Saved data entries
--*--
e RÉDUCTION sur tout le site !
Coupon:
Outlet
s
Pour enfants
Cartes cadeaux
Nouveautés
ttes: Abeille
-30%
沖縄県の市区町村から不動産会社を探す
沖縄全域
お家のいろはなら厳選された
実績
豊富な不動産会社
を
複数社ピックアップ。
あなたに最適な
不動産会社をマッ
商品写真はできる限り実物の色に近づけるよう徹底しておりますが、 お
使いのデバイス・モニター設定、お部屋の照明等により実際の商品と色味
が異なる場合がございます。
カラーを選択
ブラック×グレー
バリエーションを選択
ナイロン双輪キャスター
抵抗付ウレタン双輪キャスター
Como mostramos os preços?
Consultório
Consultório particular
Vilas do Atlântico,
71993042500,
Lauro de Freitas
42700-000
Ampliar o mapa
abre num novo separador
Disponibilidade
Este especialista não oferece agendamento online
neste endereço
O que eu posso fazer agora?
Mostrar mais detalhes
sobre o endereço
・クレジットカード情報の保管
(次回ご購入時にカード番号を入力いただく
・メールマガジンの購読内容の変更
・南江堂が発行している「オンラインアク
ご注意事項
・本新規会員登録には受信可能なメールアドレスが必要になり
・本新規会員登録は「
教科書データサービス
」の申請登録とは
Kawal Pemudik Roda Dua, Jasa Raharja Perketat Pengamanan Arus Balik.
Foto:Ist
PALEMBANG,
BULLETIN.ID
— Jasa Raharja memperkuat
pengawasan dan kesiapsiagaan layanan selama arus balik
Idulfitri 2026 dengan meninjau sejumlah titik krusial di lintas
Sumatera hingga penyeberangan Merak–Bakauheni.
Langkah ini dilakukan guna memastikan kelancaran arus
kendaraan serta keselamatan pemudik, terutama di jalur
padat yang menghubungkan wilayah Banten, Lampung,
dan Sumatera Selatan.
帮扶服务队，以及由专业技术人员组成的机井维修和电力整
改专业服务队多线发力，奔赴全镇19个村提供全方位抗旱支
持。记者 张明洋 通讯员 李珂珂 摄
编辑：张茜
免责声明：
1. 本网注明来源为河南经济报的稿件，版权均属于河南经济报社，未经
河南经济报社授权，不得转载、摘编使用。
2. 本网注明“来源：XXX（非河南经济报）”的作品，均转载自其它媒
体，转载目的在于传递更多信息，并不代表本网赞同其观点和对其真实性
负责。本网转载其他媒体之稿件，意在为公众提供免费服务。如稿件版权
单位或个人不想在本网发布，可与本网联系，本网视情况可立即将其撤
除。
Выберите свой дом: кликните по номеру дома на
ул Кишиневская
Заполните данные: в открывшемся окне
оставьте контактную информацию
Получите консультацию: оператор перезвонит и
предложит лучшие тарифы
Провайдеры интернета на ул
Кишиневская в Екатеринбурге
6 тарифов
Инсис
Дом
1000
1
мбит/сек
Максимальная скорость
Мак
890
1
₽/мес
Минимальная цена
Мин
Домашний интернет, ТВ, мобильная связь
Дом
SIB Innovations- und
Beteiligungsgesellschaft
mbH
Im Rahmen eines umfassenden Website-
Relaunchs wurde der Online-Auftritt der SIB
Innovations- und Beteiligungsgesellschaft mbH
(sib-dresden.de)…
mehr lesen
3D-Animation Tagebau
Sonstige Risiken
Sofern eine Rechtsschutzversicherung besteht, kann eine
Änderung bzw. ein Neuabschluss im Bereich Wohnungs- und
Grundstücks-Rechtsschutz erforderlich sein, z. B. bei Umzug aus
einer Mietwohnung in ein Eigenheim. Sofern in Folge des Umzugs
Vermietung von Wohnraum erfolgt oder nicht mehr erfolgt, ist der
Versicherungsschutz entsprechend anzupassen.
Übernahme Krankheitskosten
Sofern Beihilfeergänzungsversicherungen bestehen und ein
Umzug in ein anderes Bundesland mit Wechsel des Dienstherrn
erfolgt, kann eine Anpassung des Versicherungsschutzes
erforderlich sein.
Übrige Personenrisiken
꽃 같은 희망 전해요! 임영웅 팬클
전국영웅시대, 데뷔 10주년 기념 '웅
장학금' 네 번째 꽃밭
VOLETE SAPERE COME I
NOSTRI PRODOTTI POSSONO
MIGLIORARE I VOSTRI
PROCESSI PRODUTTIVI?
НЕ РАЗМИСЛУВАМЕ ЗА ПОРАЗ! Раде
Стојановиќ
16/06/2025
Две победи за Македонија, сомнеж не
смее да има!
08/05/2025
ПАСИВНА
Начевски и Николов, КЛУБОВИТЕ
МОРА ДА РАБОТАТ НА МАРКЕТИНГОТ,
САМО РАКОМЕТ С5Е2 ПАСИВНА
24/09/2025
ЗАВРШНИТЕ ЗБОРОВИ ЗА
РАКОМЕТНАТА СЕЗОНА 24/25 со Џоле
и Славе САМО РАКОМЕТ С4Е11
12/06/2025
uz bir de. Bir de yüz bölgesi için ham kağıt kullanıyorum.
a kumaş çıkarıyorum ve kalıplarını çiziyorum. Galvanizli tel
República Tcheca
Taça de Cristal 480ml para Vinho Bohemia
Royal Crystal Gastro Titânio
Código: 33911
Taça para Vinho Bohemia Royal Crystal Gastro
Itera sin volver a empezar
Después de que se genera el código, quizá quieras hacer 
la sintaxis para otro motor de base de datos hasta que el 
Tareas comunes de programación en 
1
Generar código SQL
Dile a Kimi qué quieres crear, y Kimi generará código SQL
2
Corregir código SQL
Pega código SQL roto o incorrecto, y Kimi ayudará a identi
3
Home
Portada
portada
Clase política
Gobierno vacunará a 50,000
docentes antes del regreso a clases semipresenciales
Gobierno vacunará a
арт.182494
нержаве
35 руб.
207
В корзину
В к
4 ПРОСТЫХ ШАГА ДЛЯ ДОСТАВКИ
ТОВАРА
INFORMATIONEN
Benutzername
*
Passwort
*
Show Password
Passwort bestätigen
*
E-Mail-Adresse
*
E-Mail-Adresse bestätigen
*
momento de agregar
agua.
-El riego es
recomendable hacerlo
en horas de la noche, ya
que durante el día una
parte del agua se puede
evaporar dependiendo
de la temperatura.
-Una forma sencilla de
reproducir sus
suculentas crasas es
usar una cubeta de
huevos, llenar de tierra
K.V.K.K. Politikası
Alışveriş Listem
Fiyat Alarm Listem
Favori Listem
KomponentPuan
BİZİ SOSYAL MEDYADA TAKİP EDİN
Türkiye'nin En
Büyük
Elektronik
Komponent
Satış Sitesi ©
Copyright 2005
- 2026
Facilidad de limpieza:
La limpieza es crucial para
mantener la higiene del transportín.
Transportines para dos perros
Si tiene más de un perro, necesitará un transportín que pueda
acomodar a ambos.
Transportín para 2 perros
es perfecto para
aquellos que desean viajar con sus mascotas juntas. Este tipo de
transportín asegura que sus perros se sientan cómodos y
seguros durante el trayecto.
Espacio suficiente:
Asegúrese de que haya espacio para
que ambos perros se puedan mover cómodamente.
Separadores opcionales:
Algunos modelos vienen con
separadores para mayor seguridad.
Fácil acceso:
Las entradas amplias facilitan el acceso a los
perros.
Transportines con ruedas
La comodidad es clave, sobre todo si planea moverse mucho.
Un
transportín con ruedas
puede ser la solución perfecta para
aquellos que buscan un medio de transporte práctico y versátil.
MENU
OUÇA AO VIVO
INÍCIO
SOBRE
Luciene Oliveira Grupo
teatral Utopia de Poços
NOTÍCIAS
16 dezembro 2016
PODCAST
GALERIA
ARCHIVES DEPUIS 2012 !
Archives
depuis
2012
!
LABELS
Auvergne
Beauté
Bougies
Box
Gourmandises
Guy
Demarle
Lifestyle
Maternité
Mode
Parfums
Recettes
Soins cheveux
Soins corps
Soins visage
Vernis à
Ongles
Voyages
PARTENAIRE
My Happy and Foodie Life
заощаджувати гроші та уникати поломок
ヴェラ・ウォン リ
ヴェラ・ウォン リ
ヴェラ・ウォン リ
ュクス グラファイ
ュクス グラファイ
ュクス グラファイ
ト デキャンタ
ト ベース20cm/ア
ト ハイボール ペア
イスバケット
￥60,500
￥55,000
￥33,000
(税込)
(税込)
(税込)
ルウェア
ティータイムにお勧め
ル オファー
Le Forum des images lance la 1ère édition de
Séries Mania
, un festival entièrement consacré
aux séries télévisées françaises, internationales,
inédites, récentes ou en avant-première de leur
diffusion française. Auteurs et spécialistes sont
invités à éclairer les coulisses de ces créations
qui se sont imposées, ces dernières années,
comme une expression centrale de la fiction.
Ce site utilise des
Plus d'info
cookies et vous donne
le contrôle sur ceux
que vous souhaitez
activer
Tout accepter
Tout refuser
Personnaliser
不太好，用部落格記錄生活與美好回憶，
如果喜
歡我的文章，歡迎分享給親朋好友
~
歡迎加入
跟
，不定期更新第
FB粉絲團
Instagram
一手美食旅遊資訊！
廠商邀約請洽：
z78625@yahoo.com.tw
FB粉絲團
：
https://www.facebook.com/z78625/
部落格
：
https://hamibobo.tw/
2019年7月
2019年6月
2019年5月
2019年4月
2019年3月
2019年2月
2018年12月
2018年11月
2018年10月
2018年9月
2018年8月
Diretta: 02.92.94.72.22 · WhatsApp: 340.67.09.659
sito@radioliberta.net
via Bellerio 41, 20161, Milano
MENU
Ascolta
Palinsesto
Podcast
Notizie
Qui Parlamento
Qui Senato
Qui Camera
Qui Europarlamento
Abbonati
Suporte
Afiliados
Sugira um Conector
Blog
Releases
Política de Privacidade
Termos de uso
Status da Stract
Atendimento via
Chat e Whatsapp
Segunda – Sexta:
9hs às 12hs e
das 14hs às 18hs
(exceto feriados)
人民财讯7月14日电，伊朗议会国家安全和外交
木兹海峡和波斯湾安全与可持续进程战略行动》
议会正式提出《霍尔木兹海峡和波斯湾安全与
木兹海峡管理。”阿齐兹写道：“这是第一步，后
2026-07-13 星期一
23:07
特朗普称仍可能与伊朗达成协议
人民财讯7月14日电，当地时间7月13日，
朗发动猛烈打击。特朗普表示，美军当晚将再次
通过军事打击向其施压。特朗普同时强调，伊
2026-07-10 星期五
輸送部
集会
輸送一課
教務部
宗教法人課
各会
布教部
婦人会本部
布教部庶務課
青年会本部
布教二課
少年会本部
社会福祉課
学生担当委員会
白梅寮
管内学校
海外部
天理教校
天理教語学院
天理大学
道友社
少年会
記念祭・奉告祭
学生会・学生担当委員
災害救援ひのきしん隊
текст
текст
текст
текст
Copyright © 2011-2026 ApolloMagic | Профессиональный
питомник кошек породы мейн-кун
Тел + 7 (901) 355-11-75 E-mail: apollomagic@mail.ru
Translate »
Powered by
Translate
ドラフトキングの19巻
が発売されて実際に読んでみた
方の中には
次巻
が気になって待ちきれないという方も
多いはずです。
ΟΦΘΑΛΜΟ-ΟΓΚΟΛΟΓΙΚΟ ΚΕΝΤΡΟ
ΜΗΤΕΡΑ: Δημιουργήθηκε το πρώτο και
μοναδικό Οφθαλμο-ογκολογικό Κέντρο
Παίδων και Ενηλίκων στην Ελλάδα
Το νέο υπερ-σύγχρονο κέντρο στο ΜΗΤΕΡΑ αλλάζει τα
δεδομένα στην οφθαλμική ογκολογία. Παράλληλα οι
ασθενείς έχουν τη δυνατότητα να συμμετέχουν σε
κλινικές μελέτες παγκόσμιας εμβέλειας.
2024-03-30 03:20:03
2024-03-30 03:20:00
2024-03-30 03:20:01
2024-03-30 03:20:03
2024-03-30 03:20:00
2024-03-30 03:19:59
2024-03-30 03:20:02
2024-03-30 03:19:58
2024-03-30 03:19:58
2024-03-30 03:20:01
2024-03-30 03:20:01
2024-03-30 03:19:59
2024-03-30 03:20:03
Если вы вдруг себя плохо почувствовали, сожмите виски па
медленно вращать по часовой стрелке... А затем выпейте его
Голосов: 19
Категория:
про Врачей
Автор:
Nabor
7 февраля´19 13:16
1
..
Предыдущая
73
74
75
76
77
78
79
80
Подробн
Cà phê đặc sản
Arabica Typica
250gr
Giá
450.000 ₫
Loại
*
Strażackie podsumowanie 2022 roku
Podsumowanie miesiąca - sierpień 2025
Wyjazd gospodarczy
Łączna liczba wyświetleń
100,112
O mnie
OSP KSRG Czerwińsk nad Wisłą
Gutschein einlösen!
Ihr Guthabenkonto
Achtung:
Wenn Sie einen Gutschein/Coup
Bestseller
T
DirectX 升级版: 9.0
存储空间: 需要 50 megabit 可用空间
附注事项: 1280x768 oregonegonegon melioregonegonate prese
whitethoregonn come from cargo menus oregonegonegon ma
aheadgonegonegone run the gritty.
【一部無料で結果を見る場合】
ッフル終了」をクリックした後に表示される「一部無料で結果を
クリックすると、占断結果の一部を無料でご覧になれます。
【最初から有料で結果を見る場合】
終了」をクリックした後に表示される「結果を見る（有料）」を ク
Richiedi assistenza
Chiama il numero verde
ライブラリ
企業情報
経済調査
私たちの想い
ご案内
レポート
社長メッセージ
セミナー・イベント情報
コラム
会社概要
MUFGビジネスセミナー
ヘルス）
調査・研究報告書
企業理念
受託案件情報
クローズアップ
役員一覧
--*--
** WHAT THIS TASK INVOLVES **
Across the entries, how many lines include the string "САМО"? The answer should be only a number.

** TASK SOLUTION **
2